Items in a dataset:

════════

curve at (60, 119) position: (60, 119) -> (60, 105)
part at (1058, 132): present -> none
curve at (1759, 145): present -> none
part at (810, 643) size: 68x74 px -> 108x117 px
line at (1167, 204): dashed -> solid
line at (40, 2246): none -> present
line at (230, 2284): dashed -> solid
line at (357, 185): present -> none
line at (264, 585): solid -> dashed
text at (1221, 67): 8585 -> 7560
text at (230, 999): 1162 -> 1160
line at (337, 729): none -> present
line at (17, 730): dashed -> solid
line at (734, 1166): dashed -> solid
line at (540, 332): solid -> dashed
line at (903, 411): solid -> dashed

════════

**To be done:**
Copy out, word for word, everything from the first row down to the row containing "line at (230, 2284): dashed -> solid", with both of those rows included.

**Output below:**
curve at (60, 119) position: (60, 119) -> (60, 105)
part at (1058, 132): present -> none
curve at (1759, 145): present -> none
part at (810, 643) size: 68x74 px -> 108x117 px
line at (1167, 204): dashed -> solid
line at (40, 2246): none -> present
line at (230, 2284): dashed -> solid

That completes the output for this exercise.